=== Written request ===
Format the records from the line containing "class: Polypodiopsida" through the end of the records as a numbered list, omitting any blank lines.

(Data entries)
━━━━━━━━━━━━━━━━━━━━━━━━━━━━━━
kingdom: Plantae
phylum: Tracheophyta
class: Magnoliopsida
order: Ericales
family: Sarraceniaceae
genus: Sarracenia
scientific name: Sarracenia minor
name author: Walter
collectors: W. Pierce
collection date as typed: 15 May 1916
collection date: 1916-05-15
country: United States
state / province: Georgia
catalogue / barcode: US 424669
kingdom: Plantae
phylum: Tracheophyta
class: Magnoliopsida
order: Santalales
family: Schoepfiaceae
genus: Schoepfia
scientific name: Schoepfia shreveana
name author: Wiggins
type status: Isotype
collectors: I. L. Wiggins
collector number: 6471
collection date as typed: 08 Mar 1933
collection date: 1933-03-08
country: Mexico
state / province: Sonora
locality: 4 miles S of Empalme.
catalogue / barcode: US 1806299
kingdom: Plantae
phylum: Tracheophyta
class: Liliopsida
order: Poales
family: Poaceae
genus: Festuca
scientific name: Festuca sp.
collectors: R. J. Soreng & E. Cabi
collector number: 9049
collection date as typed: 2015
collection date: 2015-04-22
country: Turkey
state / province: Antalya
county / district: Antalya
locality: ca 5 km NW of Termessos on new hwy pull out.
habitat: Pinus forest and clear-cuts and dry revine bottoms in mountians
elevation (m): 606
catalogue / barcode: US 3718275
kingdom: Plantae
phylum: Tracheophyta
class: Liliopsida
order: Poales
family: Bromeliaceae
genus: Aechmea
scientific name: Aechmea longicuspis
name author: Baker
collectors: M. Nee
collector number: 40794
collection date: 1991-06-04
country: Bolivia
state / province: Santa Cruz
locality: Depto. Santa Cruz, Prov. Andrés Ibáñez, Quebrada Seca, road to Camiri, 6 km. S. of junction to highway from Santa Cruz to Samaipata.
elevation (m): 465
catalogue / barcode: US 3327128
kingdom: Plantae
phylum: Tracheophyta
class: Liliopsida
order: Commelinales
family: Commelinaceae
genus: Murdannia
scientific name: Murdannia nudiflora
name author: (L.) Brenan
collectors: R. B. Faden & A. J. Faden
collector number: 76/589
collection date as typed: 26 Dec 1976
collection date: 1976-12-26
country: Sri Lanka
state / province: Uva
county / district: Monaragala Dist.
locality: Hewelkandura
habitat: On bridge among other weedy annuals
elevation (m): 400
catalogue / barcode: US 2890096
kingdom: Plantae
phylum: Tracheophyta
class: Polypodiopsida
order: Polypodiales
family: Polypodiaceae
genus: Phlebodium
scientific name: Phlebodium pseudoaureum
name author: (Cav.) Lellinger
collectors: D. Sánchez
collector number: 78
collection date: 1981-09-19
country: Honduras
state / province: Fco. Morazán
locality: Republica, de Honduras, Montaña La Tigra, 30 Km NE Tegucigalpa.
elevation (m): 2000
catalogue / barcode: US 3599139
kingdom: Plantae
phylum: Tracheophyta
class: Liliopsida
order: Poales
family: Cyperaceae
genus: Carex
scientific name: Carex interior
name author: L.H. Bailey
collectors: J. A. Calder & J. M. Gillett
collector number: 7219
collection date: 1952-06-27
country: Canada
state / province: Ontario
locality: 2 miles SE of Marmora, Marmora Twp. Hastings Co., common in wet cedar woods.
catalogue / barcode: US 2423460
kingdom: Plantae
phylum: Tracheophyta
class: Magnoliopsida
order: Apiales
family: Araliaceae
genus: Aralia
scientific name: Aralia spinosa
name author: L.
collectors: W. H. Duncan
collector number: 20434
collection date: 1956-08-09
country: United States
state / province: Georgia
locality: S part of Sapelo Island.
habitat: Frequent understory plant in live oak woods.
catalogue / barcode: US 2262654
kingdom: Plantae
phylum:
━━━━━━━━━━━━━━━━━━━━━━━━━━━━━━
=== Output for this exercise ===
1. class: Polypodiopsida
2. order: Polypodiales
3. family: Polypodiaceae
4. genus: Phlebodium
5. scientific name: Phlebodium pseudoaureum
6. name author: (Cav.) Lellinger
7. collectors: D. Sánchez
8. collector number: 78
9. collection date: 1981-09-19
10. country: Honduras
11. state / province: Fco. Morazán
12. locality: Republica, de Honduras, Montaña La Tigra, 30 Km NE Tegucigalpa.
13. elevation (m): 2000
14. catalogue / barcode: US 3599139
15. kingdom: Plantae
16. phylum: Tracheophyta
17. class: Liliopsida
18. order: Poales
19. family: Cyperaceae
20. genus: Carex
21. scientific name: Carex interior
22. name author: L.H. Bailey
23. collectors: J. A. Calder & J. M. Gillett
24. collector number: 7219
25. collection date: 1952-06-27
26. country: Canada
27. state / province: Ontario
28. locality: 2 miles SE of Marmora, Marmora Twp. Hastings Co., common in wet cedar woods.
29. catalogue / barcode: US 2423460
30. kingdom: Plantae
31. phylum: Tracheophyta
32. class: Magnoliopsida
33. order: Apiales
34. family: Araliaceae
35. genus: Aralia
36. scientific name: Aralia spinosa
37. name author: L.
38. collectors: W. H. Duncan
39. collector number: 20434
40. collection date: 1956-08-09
41. country: United States
42. state / province: Georgia
43. locality: S part of Sapelo Island.
44. habitat: Frequent understory plant in live oak woods.
45. catalogue / barcode: US 2262654
46. kingdom: Plantae
47. phylum:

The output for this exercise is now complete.